En 1987, au lieu-dit Les Coudres, les "Ciments français" réalisent des creusements pour l’aménagement de leur siège social. Ils révèlent involontairement une zone où la terre est brûlée et associée à une grande quantité d’une matière blanche. Il s’agit des vestiges d’un four gallo-romain utilisé pour la réalisation de chaux. Celui-ci est entièrement fouillé en 1989 par le Service archéologique départemental des Yvelines.

 

La chaux est un matériau de construction et d’amendement (d’enrichissement) des sols largement utilisé durant l’Antiquité. Elle est obtenue à partir de la calcination de blocs en calcaire. Après la cuisson des blocs, on ajoute à la poudre obtenue de l’eau et du sable ou du tuileau (tuiles pilées) pour former le mortier. Sans l’ajout de ces éléments, la chaux se fissurerait en séchant, perdant par conséquent sa qualité principale de liant.

 

L’utilisation de la chaux est ancienne : elle sert de matériau de construction en Égypte puis dans la Grèce antique. Avec la Conquête romaine, son usage s’accentue au nord de la Gaule. Ainsi, les Gallo-Romains vont l’employer comme composant principal de leur mortier, tout comme les maçons aujourd’hui...

 

 

Construction du four et mode de cuisson

Creusé dans le sol, le four de Guerville est composé de deux fosses : une fosse circulaire destinée à la combustion des pierres et une aire de chauffe rectangulaire servant à l’alimentation du feu. Les parois de la fosse circulaire sont doublées par des pierres sèches (meulière et calcaire) afin de supporter la charge des blocs de calcaire à brûler.

 

Entre les deux fosses, un mur est aménagé avec des pierres résistantes au feu. Une ouverture appelée alandier ou "gueulard" est préservée pour que le chaufournier (ou chaulier) introduise le bois dans la fosse de combustion et entretienne le feu.

 

Une structure voûtée en bois est construite dans la fosse de combustion afin de supporter la charge de pierres et d’aménager un espace pour le feu. Elle sera brûlée au cours de la cuisson. Le chaufournier charge les blocs de calcaire sur cette voûte jusqu’à 4-5 mètres de hauteur. Le tout est recouvert de terre pour préserver la température lors de la cuisson. Le feu est allumé dans l’aire de chauffe, puis le bois est poussé par l’alandier dans la fosse de combustion à l’aide d’une pelle ou d’une fourche.

 

La cuisson s’élève à plus de 1 000 °C et se prolonge pendant quelques jours. Le refroidissement dure plusieurs heures avant de pouvoir détacher des blocs de chaux qui seront à réduire en poudre. 

 

 

De la chaux pour quel usage ?

La commune de Guerville est située dans une région densément occupée pendant la période gallo-romaine : plusieurs villae, sanctuaires et petites agglomérations y ont été découverts. Notamment, à quelques dizaines de mètres du four avait déjà été repéré, dès 1890, un vaste habitat antique d’environ 3-4 hectares (une villa ?) mais qui n’a pas encore été fouillé.

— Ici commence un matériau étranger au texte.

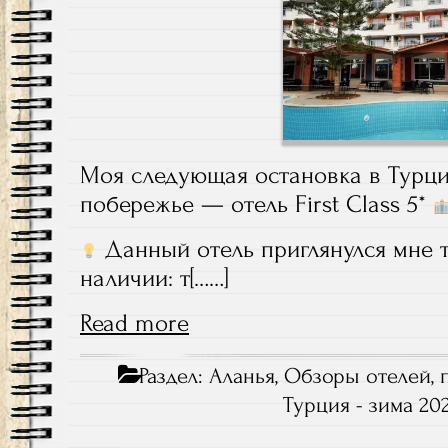
Моя следующая остановка в Турци
побережье — отель First Class 5*
Данный отель приглянулся мне т
наличии: т[……]
Read more
Раздел:
Аланья
,
Обзоры отелей
,
Турция - зима 20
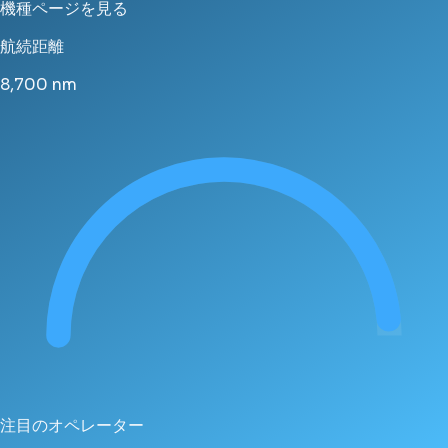
機種ページを見る
航続距離
8,700
nm
注目のオペレーター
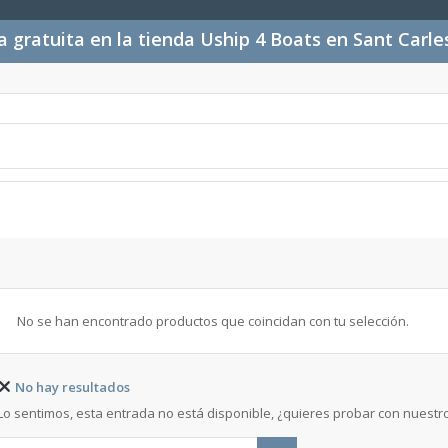
 gratuita en la tienda Uship 4 Boats en Sant Carl
No se han encontrado productos que coincidan con tu selección.
No hay resultados
Lo sentimos, esta entrada no está disponible, ¿quieres probar con nuest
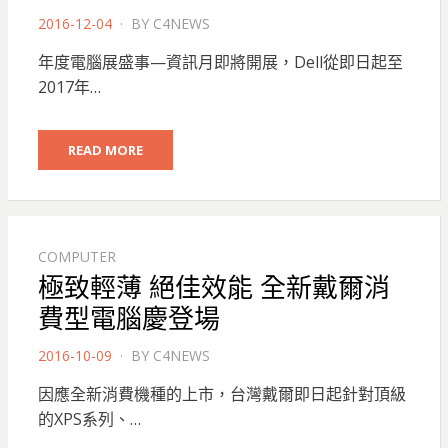
POSTED
2016-12-04
BY
C4NEWS
ON
年度電腦展盛事—資訊月即將開展，Dell從即日起至
2017年…
READ MORE
COMPUTER
極致輕薄 絕佳效能 全新戴爾消
費型電腦慶登場
POSTED
2016-10-09
BY
C4NEWS
ON
因應全新消費機種的上市，台灣戴爾即日起針對頂級
的XPS系列、…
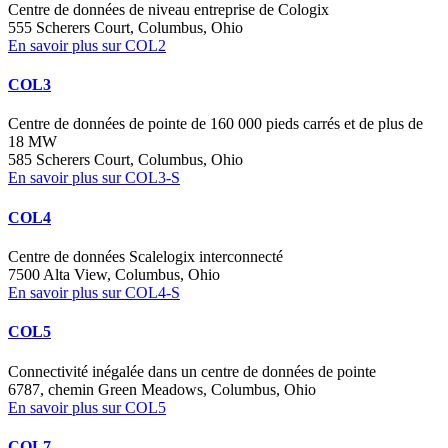
Centre de données de niveau entreprise de Cologix
555 Scherers Court, Columbus, Ohio
En savoir plus sur COL2
COL3
Centre de données de pointe de 160 000 pieds carrés et de plus de
18 MW
585 Scherers Court, Columbus, Ohio
En savoir plus sur COL3-S
COL4
Centre de données Scalelogix interconnecté
7500 Alta View, Columbus, Ohio
En savoir plus sur COL4-S
COL5
Connectivité inégalée dans un centre de données de pointe
6787, chemin Green Meadows, Columbus, Ohio
En savoir plus sur COL5
COL7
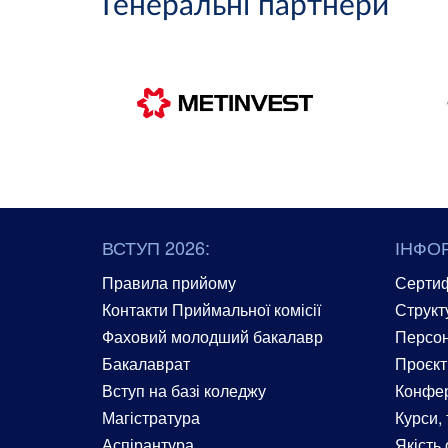
Генеральні партнери
ВСТУП 2026:
ІНФО
Правила прийому
Сертиф
Контакти Приймальної комісії
Структ
Фаховий молодший бакалавр
Персон
Бакалаврат
Проєкт
Вступ на базі коледжу
Конфер
Магістратура
Курси, 
Аспірантура
Якість 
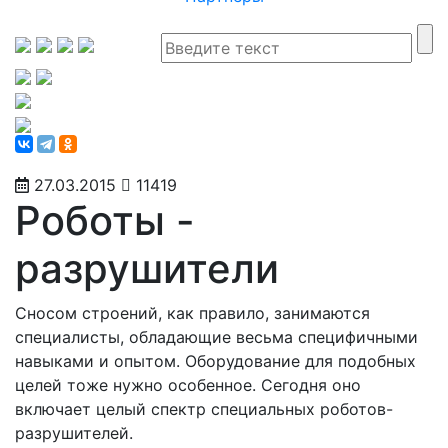
27.03.2015
11419
Роботы -
разрушители
Сносом строений, как правило, занимаются
специалисты, обладающие весьма специфичными
навыками и опытом. Оборудование для подобных
целей тоже нужно особенное. Сегодня оно
включает целый спектр специальных роботов-
разрушителей.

Pour l’utilisation du four, deux hypothèses sont donc envisageables :
- celui-ci est édifié en même temps que l’établissement antique et sert à sa construction,
- il est aménagé plus tard, dans le but de le rénover ou de l’agrandir.

 

 

Un four abandonné

 

Lors de sa découverte, la charge de chaux comblait encore l’ensemble du four indiquant qu’il avait été abandonné pendant la cuisson. Les archéologues supposent qu’une forte pluie serait à l’origine de l’arrêt brutal du travail. L’orage aurait éteint le feu et transformé la chaux en masse pâteuse, provoquant alors l’obstruction du gueulard, avant de se solidifier.

Un lot de quatre céramiques quasi-complètes (jattes tripodes, urne, assiette) découvert dans le remblai de l’aire de chauffe permet de situer cet abandon autour du IIIe siècle après J.-C.

 

 

Un vestige toujours visible et à découvrir !


Après la fouille, la commune de Guerville a décidé de préserver le four et de permettre les visites en aménageant un abri durable qui le protège. Son accès est fermé à clé, mais il reste visible au travers des vitres de l’abri. Une visite commentée peut être organisée pour les groupes sur RDV (contacter le pôle Médiation du service). Le bâtiment est à proximité d’une aire de parking, à l’entrée nord de la ville, le long de la RD 158.